Watching the unity they had known disappear in endless regional struggles for power, watching the weakening of their Fatherland without any government to stop the internal chaos, their attitudes were driven by conspiracy theories which attempted to locate the blame for all their economic and social troubles: it was the communists, it was the rich Jews who ended the War that most Germans believed they could win. These people had to be driven from power and influence because then Germany could regain its power and pride.

The scapegoating became a national movement and riding that movement was the then small but growing National Socialist Party under the control of Adolph Hitler.

Photo of Paul Von Hindenberg
Paul Von Hindenberg
In the mid- 1930’s, then President Paul Von Hindenburg was convinced to allow Hitler to become Chancellor…and giving in, he made that appointment.
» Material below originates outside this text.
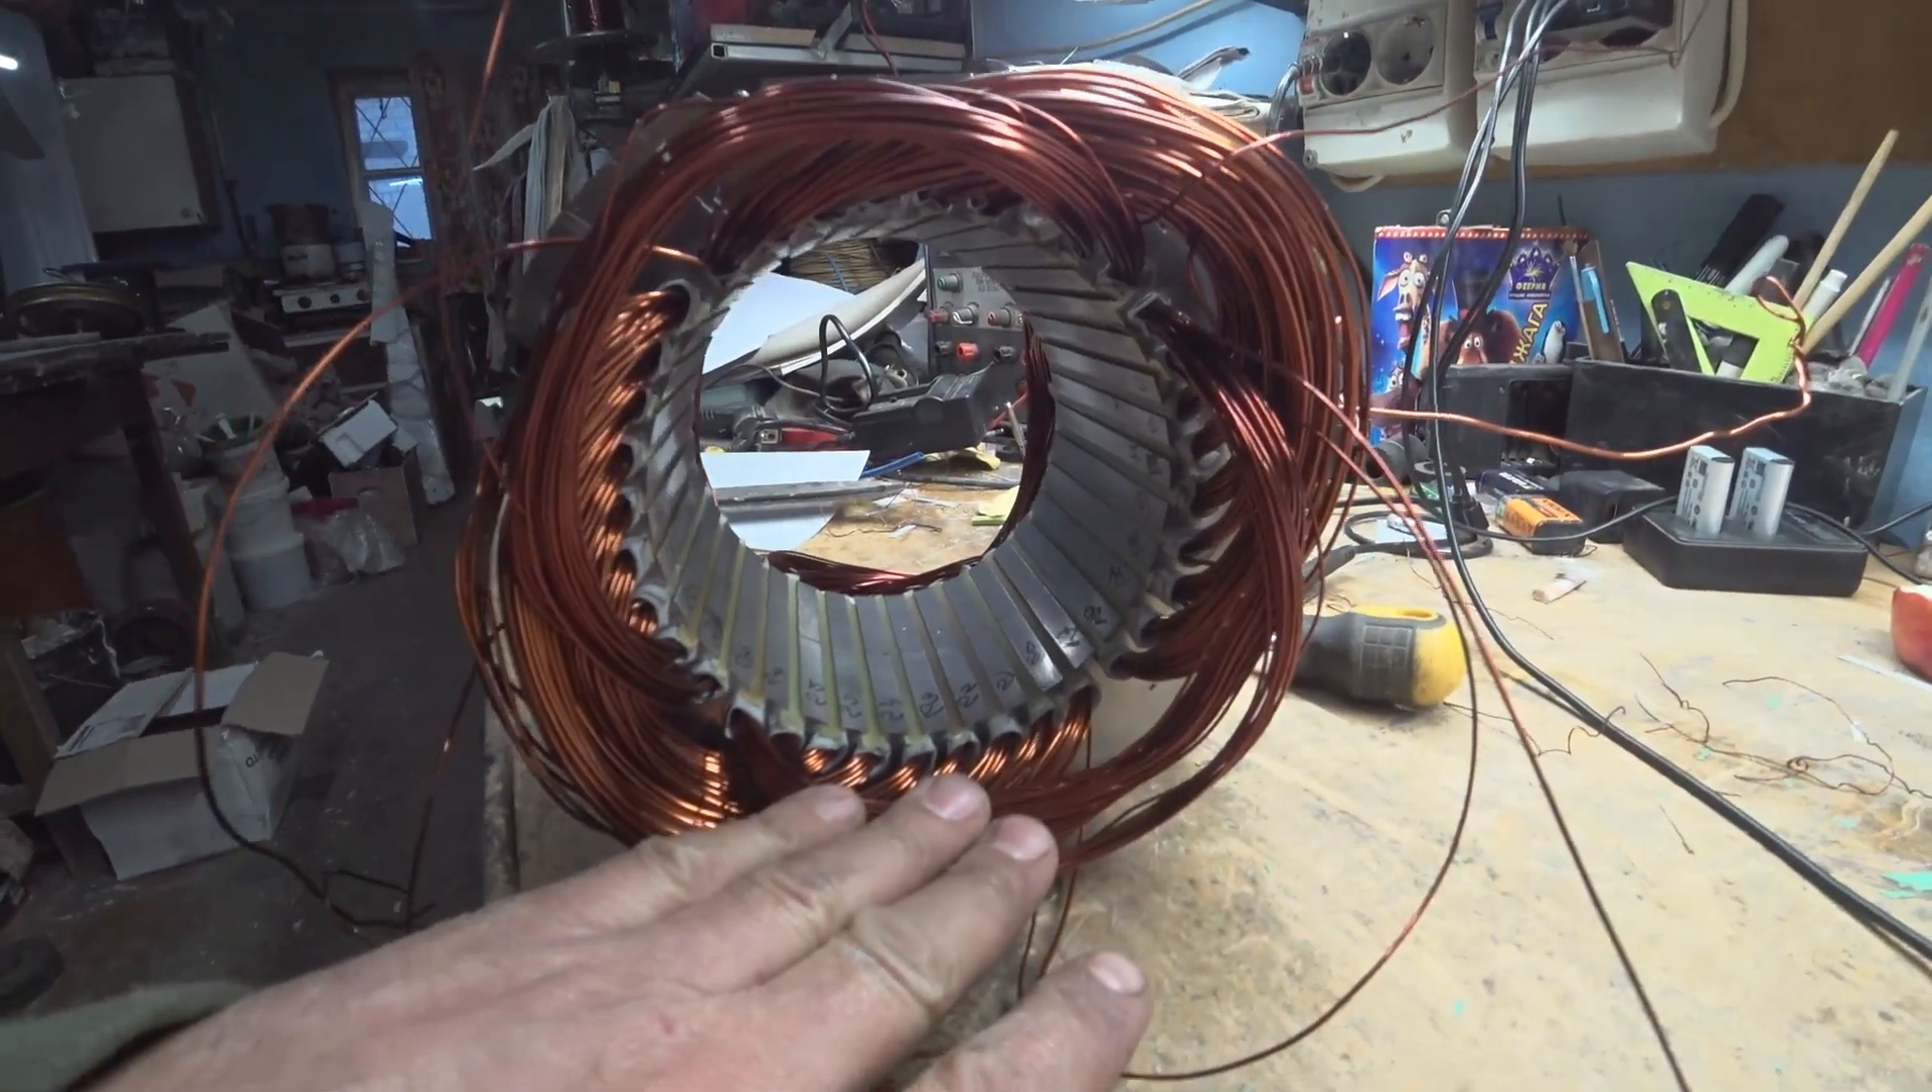Все катушки на своих местах ну и собственно осталось их скоммутировать.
Hindenburg was convinced that Hitler’s ability to speak and lead, to tell the German people what he knew they needed to hear, would be a unifying force.

Hitler had been building a political party based on a youth movement, symbols, marches and massive meetings where he would speak for hours, castigating the Jews and communists and all other lesser human-beings like homosexuals and gypsies who preyed on the community, taking what they wanted, living free of any government which could control them. Hitler said the Fatherland would never be great again with these people involved and they had to be removed, eliminated, exterminated.
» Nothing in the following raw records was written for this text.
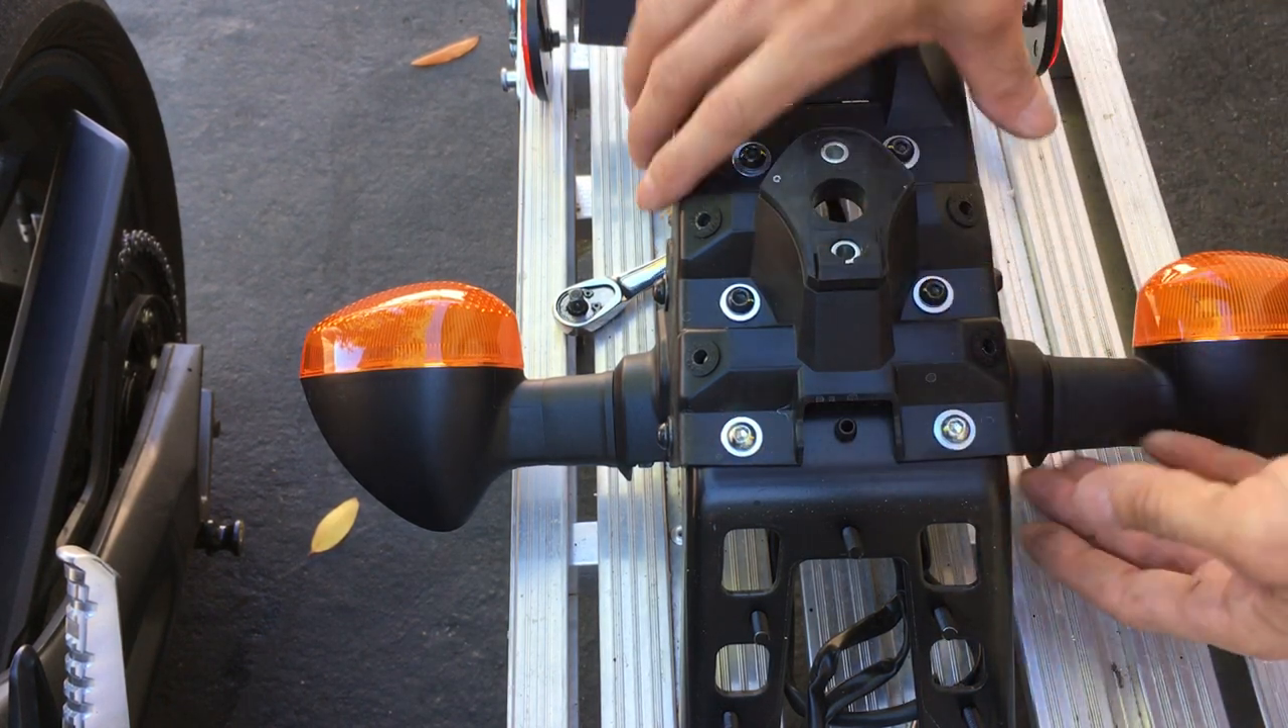Okay, now we have all the bolts here exposed.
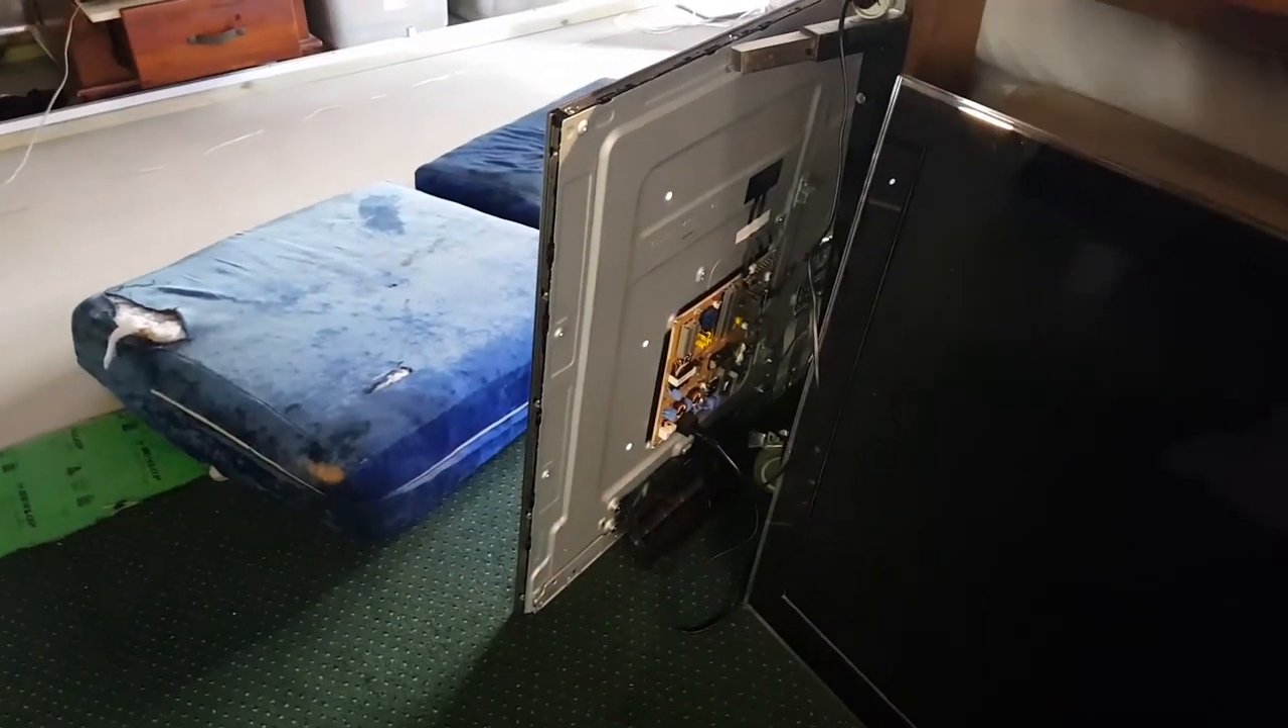But um I haven't even put the back of the TV on.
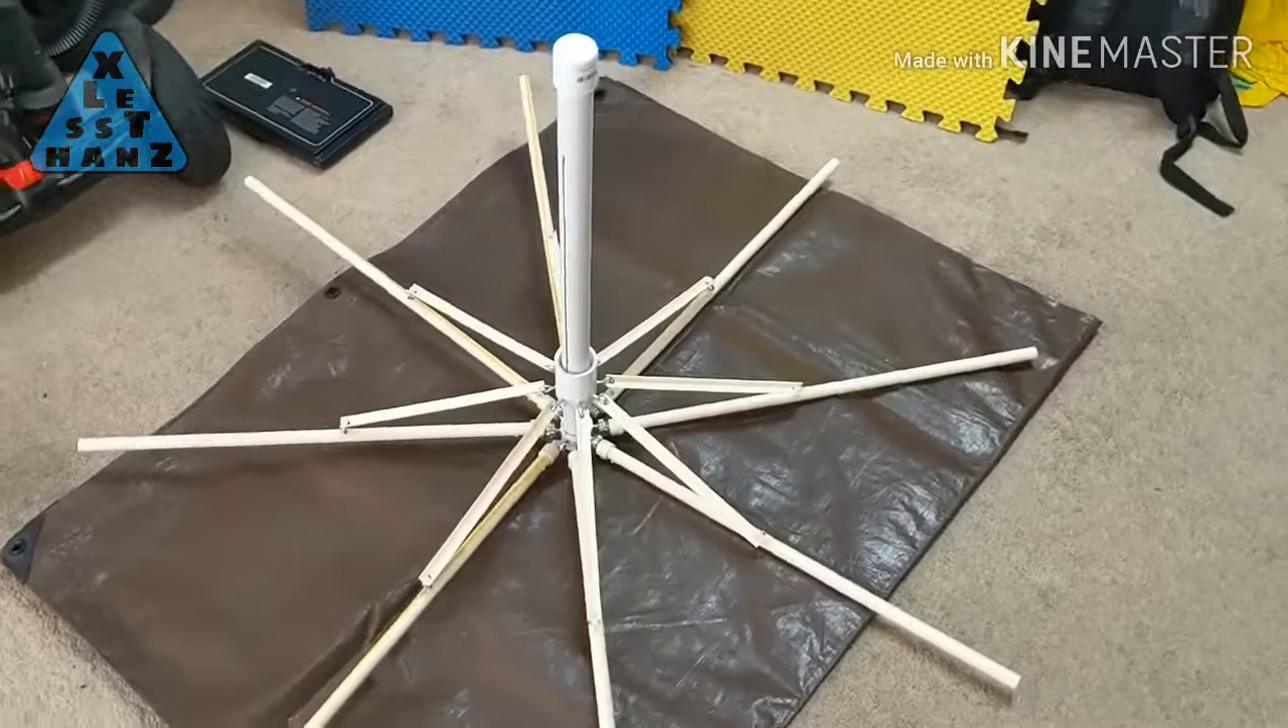The reason I'm stopping here is because the only piece left for the uberbrella is the canopy, which can be a project in itself.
And so undeterred by the government beneath him, he began to make the Germany Great Again by any means necessary. And the Nazis were loose and any hint of what had been a democracy was gone.

STOP THE STEAL

Today 34 States led by Republican Governors and State Legislatures are designing a new approach to the election process – a process which is the true heart of our democracy.
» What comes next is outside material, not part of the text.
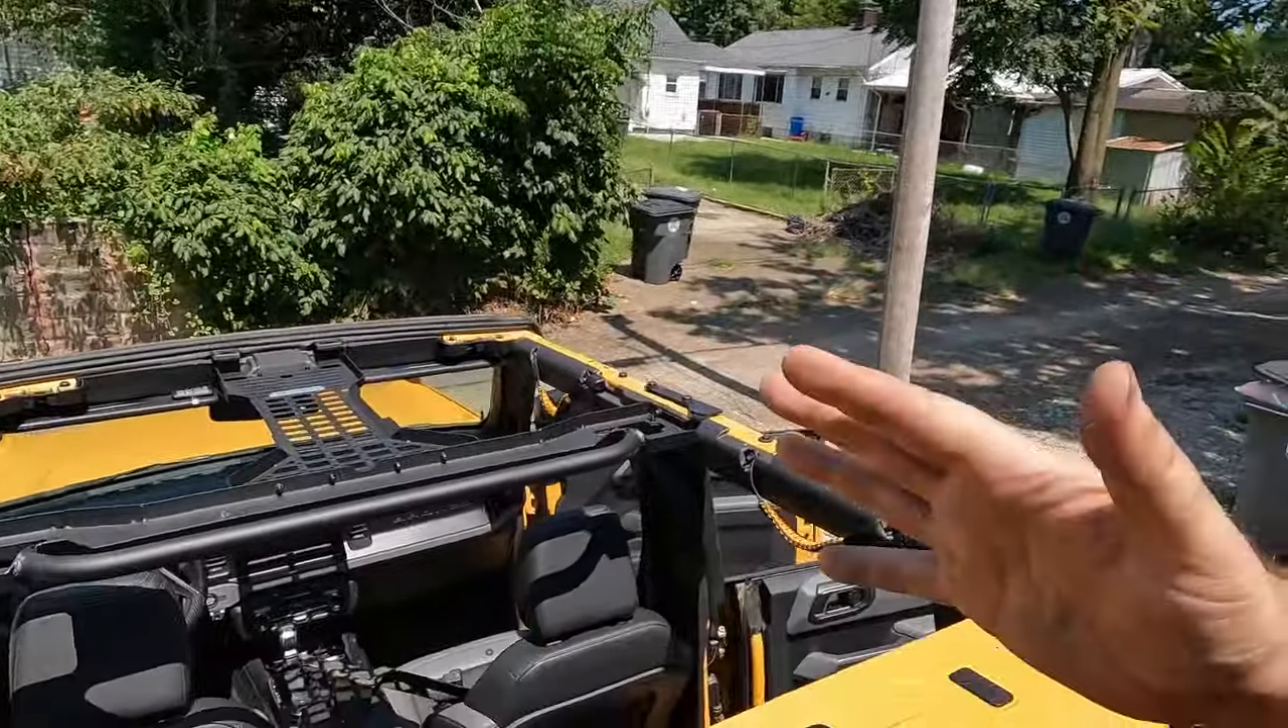Now I actually have the entire top off right now.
The point of these efforts is to name Election Commissions which would by themselves decide whether every election had been legal and without fraud. Its decision would be enough to change the result of an election – State or National – and reverse the outcome as these commissions see fit.

There is no secret to this effort…it is being done openly and is being reported on accordingly. There is as yet no national outcry but there is an awareness that the US Supreme Court might very well decide that these commissions are within the law – all done in an effort to prevent fraudulent elections – whether such elections exist or not.

The not-so-simple but agonizing truth is that a country which does not defend its freedoms by being watchful and aggressive, can easily lose them with just a little change here or there.

When 40 million people still believe that the 2020 Presidential election was stolen by fraud despite the reality that no court in the nation has supported that claim, something had already been lost.

Conspiracy theories explain it all on social media platforms freely open to every opinion, every truth and every lie. Is it farfetched to believe that the government is run by pedophiles whose only real purpose is to be able to find and control their prey? Can we respect such a government? Believe in it?

To have a salesman who never understood government nor respected it nor the people in it, become the President because “he’s not a politician like the others” says something about a country which may no longer believe in itself and certainly its government.

All kinds of activities can go on within a democratic system – which makes it challenging and chaotic and sometimes messy and awful – but there is a freedom involved which does not go away.

The shadow of history is looming behind a World pandemic, changes in the society because of it and now a worldwide inflation which is complicating an attempt to restore large swaths of the World’s economy.

These aberrations from normalcy make things more difficult but cannot become a veil which hides what is happening beneath. History casts its shadow to help us see the picture that exists. Ignoring it because we do not see it, or do not want to see it, will take us to places we do not want to go.